● Your task:
Rewrite the records from the start down through the line containing "common name: Common moorhen", changing every "phylum" to "division" and leaving everything else the same.

* Begin *

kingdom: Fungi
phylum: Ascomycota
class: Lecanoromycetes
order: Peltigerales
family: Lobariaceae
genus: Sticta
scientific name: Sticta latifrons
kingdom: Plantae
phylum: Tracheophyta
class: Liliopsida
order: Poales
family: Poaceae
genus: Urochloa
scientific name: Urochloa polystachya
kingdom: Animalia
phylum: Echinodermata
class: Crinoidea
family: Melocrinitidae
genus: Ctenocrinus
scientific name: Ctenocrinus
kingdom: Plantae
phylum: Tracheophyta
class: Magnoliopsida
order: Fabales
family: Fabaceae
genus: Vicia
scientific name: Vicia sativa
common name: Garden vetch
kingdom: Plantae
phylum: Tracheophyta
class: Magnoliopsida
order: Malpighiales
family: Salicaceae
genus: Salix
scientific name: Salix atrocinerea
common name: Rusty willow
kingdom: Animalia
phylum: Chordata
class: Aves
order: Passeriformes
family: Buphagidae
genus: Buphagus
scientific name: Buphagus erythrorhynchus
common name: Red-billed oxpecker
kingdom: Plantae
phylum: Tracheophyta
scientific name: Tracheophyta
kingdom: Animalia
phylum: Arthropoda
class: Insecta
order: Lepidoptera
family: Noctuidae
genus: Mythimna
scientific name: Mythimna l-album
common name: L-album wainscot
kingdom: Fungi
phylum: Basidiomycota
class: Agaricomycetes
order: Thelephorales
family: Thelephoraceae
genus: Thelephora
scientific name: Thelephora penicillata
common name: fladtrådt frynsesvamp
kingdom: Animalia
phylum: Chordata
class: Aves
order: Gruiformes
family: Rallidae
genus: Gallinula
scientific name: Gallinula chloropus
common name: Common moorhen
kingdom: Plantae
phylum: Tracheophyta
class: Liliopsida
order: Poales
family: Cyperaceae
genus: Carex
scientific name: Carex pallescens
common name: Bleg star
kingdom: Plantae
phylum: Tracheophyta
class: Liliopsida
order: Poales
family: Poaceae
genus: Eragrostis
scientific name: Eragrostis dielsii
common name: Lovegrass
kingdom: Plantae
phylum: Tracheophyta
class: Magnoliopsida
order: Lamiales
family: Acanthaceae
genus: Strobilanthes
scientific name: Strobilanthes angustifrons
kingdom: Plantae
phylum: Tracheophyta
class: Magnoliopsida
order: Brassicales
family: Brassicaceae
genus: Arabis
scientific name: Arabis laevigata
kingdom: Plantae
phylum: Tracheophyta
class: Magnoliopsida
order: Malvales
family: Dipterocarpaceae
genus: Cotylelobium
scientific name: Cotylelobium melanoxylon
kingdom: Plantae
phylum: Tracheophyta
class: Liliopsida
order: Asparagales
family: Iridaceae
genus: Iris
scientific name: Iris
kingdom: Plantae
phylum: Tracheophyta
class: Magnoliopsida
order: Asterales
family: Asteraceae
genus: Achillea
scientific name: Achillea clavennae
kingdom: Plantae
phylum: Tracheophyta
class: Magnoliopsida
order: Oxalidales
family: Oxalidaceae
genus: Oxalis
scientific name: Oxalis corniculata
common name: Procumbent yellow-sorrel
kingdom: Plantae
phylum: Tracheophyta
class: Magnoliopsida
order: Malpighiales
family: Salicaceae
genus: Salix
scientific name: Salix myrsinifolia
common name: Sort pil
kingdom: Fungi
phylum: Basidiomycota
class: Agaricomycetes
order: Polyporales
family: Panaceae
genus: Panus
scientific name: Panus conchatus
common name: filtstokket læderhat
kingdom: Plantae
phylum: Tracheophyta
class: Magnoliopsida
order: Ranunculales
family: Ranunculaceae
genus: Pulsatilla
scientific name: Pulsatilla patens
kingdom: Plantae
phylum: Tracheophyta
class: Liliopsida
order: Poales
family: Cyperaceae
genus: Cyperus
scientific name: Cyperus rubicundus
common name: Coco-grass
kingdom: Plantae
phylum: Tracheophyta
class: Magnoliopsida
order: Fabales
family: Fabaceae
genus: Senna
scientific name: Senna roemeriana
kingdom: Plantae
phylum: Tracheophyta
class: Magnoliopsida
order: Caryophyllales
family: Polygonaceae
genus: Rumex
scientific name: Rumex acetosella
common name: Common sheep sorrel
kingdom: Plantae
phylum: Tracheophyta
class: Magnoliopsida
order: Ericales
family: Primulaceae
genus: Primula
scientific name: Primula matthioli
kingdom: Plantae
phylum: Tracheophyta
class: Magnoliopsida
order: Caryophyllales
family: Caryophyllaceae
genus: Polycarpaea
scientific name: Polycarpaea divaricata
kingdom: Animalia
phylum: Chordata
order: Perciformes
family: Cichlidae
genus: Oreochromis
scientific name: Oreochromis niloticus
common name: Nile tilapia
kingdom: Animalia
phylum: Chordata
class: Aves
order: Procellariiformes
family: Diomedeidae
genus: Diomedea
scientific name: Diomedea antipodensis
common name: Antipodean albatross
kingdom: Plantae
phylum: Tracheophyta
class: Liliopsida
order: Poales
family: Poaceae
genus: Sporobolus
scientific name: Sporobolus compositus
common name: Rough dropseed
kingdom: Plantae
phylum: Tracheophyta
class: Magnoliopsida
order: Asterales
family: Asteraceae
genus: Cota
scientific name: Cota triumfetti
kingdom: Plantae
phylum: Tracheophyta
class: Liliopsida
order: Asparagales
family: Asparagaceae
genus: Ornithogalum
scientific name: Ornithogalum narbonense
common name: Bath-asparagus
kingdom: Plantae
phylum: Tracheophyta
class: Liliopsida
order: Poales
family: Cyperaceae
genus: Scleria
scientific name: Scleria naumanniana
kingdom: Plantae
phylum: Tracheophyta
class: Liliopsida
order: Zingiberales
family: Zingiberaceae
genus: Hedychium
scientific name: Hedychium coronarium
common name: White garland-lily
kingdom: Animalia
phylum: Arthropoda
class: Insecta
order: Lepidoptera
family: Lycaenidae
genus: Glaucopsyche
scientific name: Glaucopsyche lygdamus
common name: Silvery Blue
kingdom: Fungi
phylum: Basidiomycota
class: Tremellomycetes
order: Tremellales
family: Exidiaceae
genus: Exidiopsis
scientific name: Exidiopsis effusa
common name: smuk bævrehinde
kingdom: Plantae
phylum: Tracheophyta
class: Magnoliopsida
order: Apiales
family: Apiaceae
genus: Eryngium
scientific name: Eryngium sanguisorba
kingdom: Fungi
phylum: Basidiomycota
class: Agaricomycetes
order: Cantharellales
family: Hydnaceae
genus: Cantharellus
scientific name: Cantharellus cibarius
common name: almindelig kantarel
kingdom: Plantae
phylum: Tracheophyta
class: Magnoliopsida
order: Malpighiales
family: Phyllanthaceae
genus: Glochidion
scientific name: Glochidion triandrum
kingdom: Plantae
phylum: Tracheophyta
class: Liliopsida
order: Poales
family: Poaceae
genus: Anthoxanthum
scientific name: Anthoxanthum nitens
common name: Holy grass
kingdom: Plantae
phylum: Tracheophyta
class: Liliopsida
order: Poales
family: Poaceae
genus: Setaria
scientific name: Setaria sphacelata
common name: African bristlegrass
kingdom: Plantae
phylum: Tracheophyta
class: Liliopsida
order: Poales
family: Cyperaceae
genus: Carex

* End *

● Result of this exercise:
kingdom: Fungi
division: Ascomycota
class: Lecanoromycetes
order: Peltigerales
family: Lobariaceae
genus: Sticta
scientific name: Sticta latifrons
kingdom: Plantae
division: Tracheophyta
class: Liliopsida
order: Poales
family: Poaceae
genus: Urochloa
scientific name: Urochloa polystachya
kingdom: Animalia
division: Echinodermata
class: Crinoidea
family: Melocrinitidae
genus: Ctenocrinus
scientific name: Ctenocrinus
kingdom: Plantae
division: Tracheophyta
class: Magnoliopsida
order: Fabales
family: Fabaceae
genus: Vicia
scientific name: Vicia sativa
common name: Garden vetch
kingdom: Plantae
division: Tracheophyta
class: Magnoliopsida
order: Malpighiales
family: Salicaceae
genus: Salix
scientific name: Salix atrocinerea
common name: Rusty willow
kingdom: Animalia
division: Chordata
class: Aves
order: Passeriformes
family: Buphagidae
genus: Buphagus
scientific name: Buphagus erythrorhynchus
common name: Red-billed oxpecker
kingdom: Plantae
division: Tracheophyta
scientific name: Tracheophyta
kingdom: Animalia
division: Arthropoda
class: Insecta
order: Lepidoptera
family: Noctuidae
genus: Mythimna
scientific name: Mythimna l-album
common name: L-album wainscot
kingdom: Fungi
division: Basidiomycota
class: Agaricomycetes
order: Thelephorales
family: Thelephoraceae
genus: Thelephora
scientific name: Thelephora penicillata
common name: fladtrådt frynsesvamp
kingdom: Animalia
division: Chordata
class: Aves
order: Gruiformes
family: Rallidae
genus: Gallinula
scientific name: Gallinula chloropus
common name: Common moorhen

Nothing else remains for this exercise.